Густав Иванович не любил осень.
Густав Иванович ни черта не знал.
Густав Иванович ни черта не помнил.
Густав Иванович был при всем этом пессимистом.
Вот. Все, что знали о нем люди.
Не знали очень важной детали - как питался Густав Иванович. И, поверьте, хорошо, что не знали.
Густав Иванович питался ВСЕМ - хвоей, листвой, корой; птицами, зверушками, букашками; бомжами, дачниками, грибниками, туристами, братками-мафиози... в сыром, жареном, копченом, вареном виде - зависело от уровня голода.
И сейчас, в эту осеннюю ночь, голод был особенно сильным, так как леший не ел уже два дня. Почему? Забыл. Но сейчас вспомнил, что надо поесть. И очень вовремя: густая лесная тишина была отвратительнейшим образом нарушена: по просеке, подминая гнилую траву, ехал грязный, но крутой джип. Грязный, но крутой джип круто затормозил, и из него выбрались грязные (не в буквальном смысле, разумеется), но крутые братки. И тут братки увидели Густава Ивановича. И заржали. И он тоже заржал. Если он заржал и за компанию, и потому что не видел еще людей с такими огромными телами и такими маленькими (ровно под количество мозгов) головами, то братки были под кайфом. Или так нажрались. Густав Иванович, конечно, не знал, что с ними, но даже голодный леший понимал, что в трезвом уме на просеку, когда ночь-полночь на дворе, не попрутся. Или просто леший слегка старомоден... не вините его, он просто в Москве не был.

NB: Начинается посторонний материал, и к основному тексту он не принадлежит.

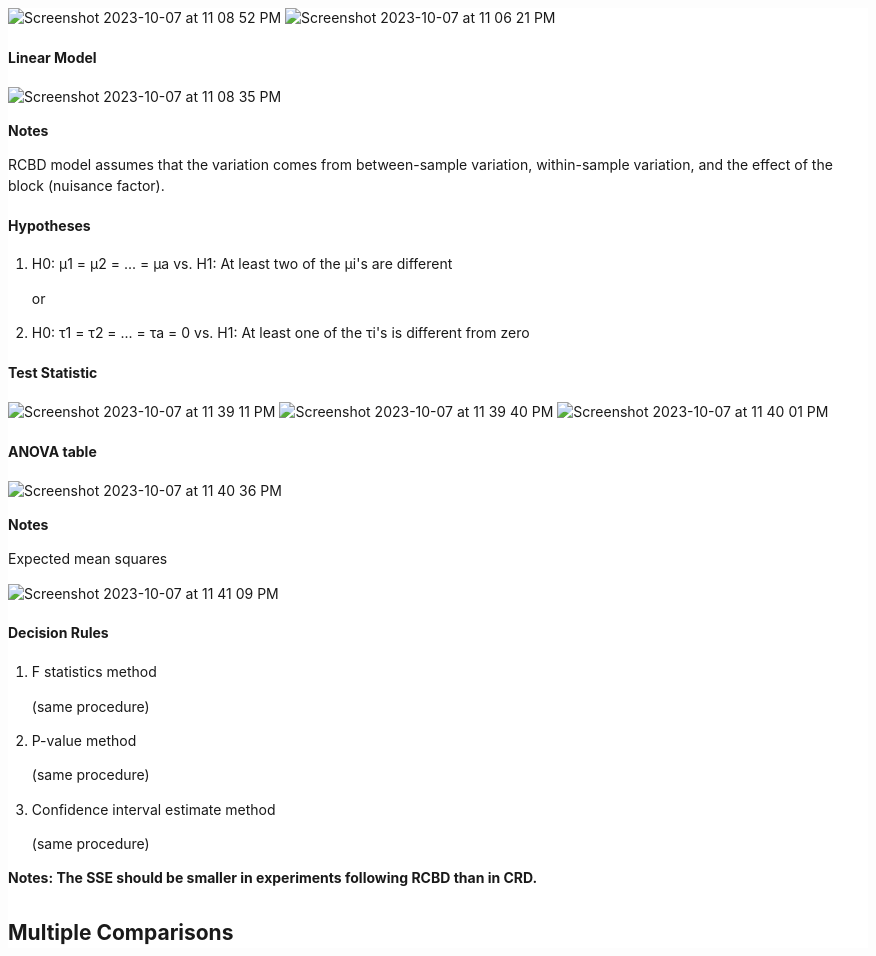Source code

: <img width="362" alt="Screenshot 2023-10-07 at 11 08 52 PM" src="https://github.com/ShuxiChen/Data-Analytics-Course-Projects/assets/146168006/15421735-16de-498a-a34c-fb756bd2a1c4">

<img width="600" alt="Screenshot 2023-10-07 at 11 06 21 PM" src="https://github.com/ShuxiChen/Data-Analytics-Course-Projects/assets/146168006/a53063cc-2d8c-4a36-a48f-e172ddf7110d">

#### Linear Model

<img width="537" alt="Screenshot 2023-10-07 at 11 08 35 PM" src="https://github.com/ShuxiChen/Data-Analytics-Course-Projects/assets/146168006/1ad5008c-8517-43fa-a87b-0eaafe289467">

**Notes**

RCBD model assumes that the variation comes from between-sample variation, within-sample variation, and the effect of the block (nuisance factor). 

#### Hypotheses

1. H0: μ1 = μ2 = ... = μa vs. H1: At least two of the μi's are different

   or

2. H0: τ1 = τ2 = ... = τa = 0 vs. H1: At least one of the τi's is different from zero 

#### Test Statistic

<img width="470" alt="Screenshot 2023-10-07 at 11 39 11 PM" src="https://github.com/ShuxiChen/Data-Analytics-Course-Projects/assets/146168006/6130c7b7-5d87-478f-a7e1-6a6904fd6a15">

<img width="429" alt="Screenshot 2023-10-07 at 11 39 40 PM" src="https://github.com/ShuxiChen/Data-Analytics-Course-Projects/assets/146168006/02c0e3af-76a8-4b57-b4b0-8d921b6727fb">

<img width="231" alt="Screenshot 2023-10-07 at 11 40 01 PM" src="https://github.com/ShuxiChen/Data-Analytics-Course-Projects/assets/146168006/28118437-d3b5-4050-a2b4-954120d6ccf5">

#### ANOVA table

<img width="604" alt="Screenshot 2023-10-07 at 11 40 36 PM" src="https://github.com/ShuxiChen/Data-Analytics-Course-Projects/assets/146168006/f826293f-7569-43e8-89a7-bde20483b2bc">

**Notes**

Expected mean squares

<img width="533" alt="Screenshot 2023-10-07 at 11 41 09 PM" src="https://github.com/ShuxiChen/Data-Analytics-Course-Projects/assets/146168006/cddadabd-acf8-4042-8323-0232d2f3d2f7">

#### Decision Rules

1. F statistics method

   (same procedure)
   
2. P-value method

   (same procedure)
   
3. Confidence interval estimate method

   (same procedure)

**Notes: The SSE should be smaller in experiments following RCBD than in CRD.**

## Multiple Comparisons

-Хы-ха-мва-хы-хы-ха-ха! - это ржал браток N1.
-Пррррррррррррр... - ну, это, как надо понимать, смех братка N2.
-Х-х! Х-х! Х-х! - ехидно посмеивался леший.
Так продолжалось примерно пять минут. Ближайшие насколько гектаров леса проснулись и начали попискивать, посвистывать, похрюкивать, словом - тоже заржали. Так показалось браткам. Братки и Густав Иванович поглядели друг на друга, поглядели вдаль, снова друг на друга... и заорали "Ваааааааааааааа!!!"; сначала, естественно, братки, потом - Густав Иванович. Пока один браток кинулся обнимать обалдевшего лешего, другой полез в бардачок за водкой. Эту водку он намеревался презентовать своей мгновенной симпатии - лешему, но человек слаб, а потому грешен - браток не выдержал искушения и ... и... не надо, у вас, небось, тоже случалось подобное.

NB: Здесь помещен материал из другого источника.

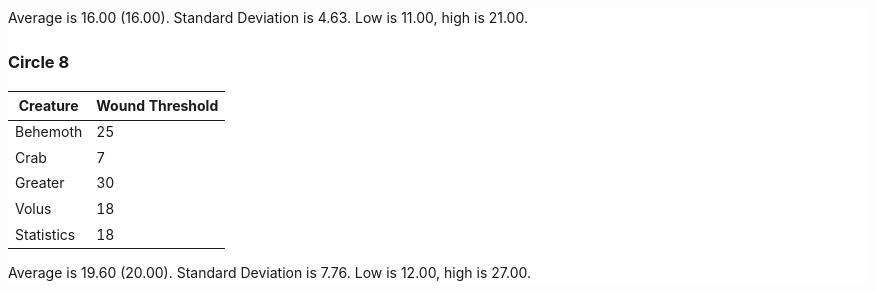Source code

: Average is 16.00 (16.00). Standard Deviation is 4.63. Low is 11.00, high is 21.00.

### Circle 8

| Creature               | Wound Threshold   |
|------------------------|-------------------|
| Behemoth         |        25         |
| Crab             |         7         |
| Greater          |        30         |
| Volus            |        18         |
| Statistics       |        18         |

Average is 19.60 (20.00). Standard Deviation is 7.76. Low is 12.00, high is 27.00.
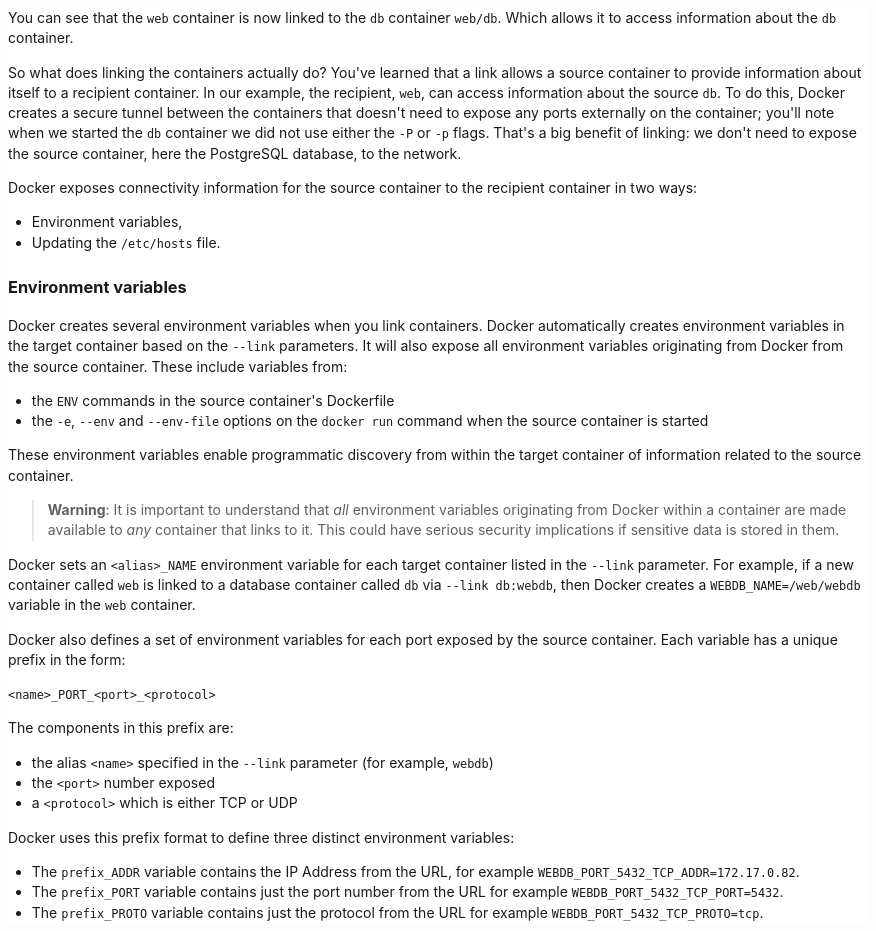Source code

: You can see that the `web` container is now linked to the `db` container
`web/db`. Which allows it to access information about the `db` container.

So what does linking the containers actually do? You've learned that a link allows a
source container to provide information about itself to a recipient container. In
our example, the recipient, `web`, can access information about the source `db`. To do
this, Docker creates a secure tunnel between the containers that doesn't need to
expose any ports externally on the container; you'll note when we started the
`db` container we did not use either the `-P` or `-p` flags. That's a big benefit of
linking: we don't need to expose the source container, here the PostgreSQL database, to
the network.

Docker exposes connectivity information for the source container to the
recipient container in two ways:

* Environment variables,
* Updating the `/etc/hosts` file.

### Environment variables

Docker creates several environment variables when you link containers. Docker
automatically creates environment variables in the target container based on
the `--link` parameters.  It will also expose all environment variables
originating from Docker from the source container. These include variables from:

* the `ENV` commands in the source container's Dockerfile
* the `-e`, `--env` and `--env-file` options on the `docker run`
command when the source container is started

These environment variables enable programmatic discovery from within the
target container of information related to the source container.

> **Warning**:
> It is important to understand that *all* environment variables originating
> from Docker within a container are made available to *any* container
> that links to it. This could have serious security implications if sensitive
> data is stored in them.

Docker sets an `<alias>_NAME` environment variable for each target container
listed in the `--link` parameter. For example, if a new container called
`web` is linked to a database container called `db` via `--link db:webdb`,
then Docker creates a `WEBDB_NAME=/web/webdb` variable in the `web` container.

Docker also defines a set of environment variables for each port exposed by the
source container.  Each variable has a unique prefix in the form:

`<name>_PORT_<port>_<protocol>`

The components in this prefix are:

* the alias `<name>` specified in the `--link` parameter (for example, `webdb`)
* the `<port>` number exposed
* a `<protocol>` which is either TCP or UDP

Docker uses this prefix format to define three distinct environment variables:

* The `prefix_ADDR` variable contains the IP Address from the URL, for
example `WEBDB_PORT_5432_TCP_ADDR=172.17.0.82`.
* The `prefix_PORT` variable contains just the port number from the URL for
example `WEBDB_PORT_5432_TCP_PORT=5432`.
* The `prefix_PROTO` variable contains just the protocol from the URL for
example `WEBDB_PORT_5432_TCP_PROTO=tcp`.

Когда браток проснулся, до него сразу не дошло, что, где и когда. Зато он увидел начатую бутылку водки. Но - страшная вещь похмелье! - он подумал, что это ВОДА(!!!)... ну... и решил умыться. Он так и не увидел обглоданные косточки своего зажаренного лешим коллеги...
Но не подумайте, что зло осталось безнаказанным - для Густава Ивановича встреча с подобными существами обернулась таким сильным чувством (вообще-то, оно обычно зовется удивлением, но в подобном масштабе...), что леший вдруг ВСПОМНИЛ ВСЕ.
Меньше знаешь, дольше живешь, подумал Густав Иванович, намыливая веревку.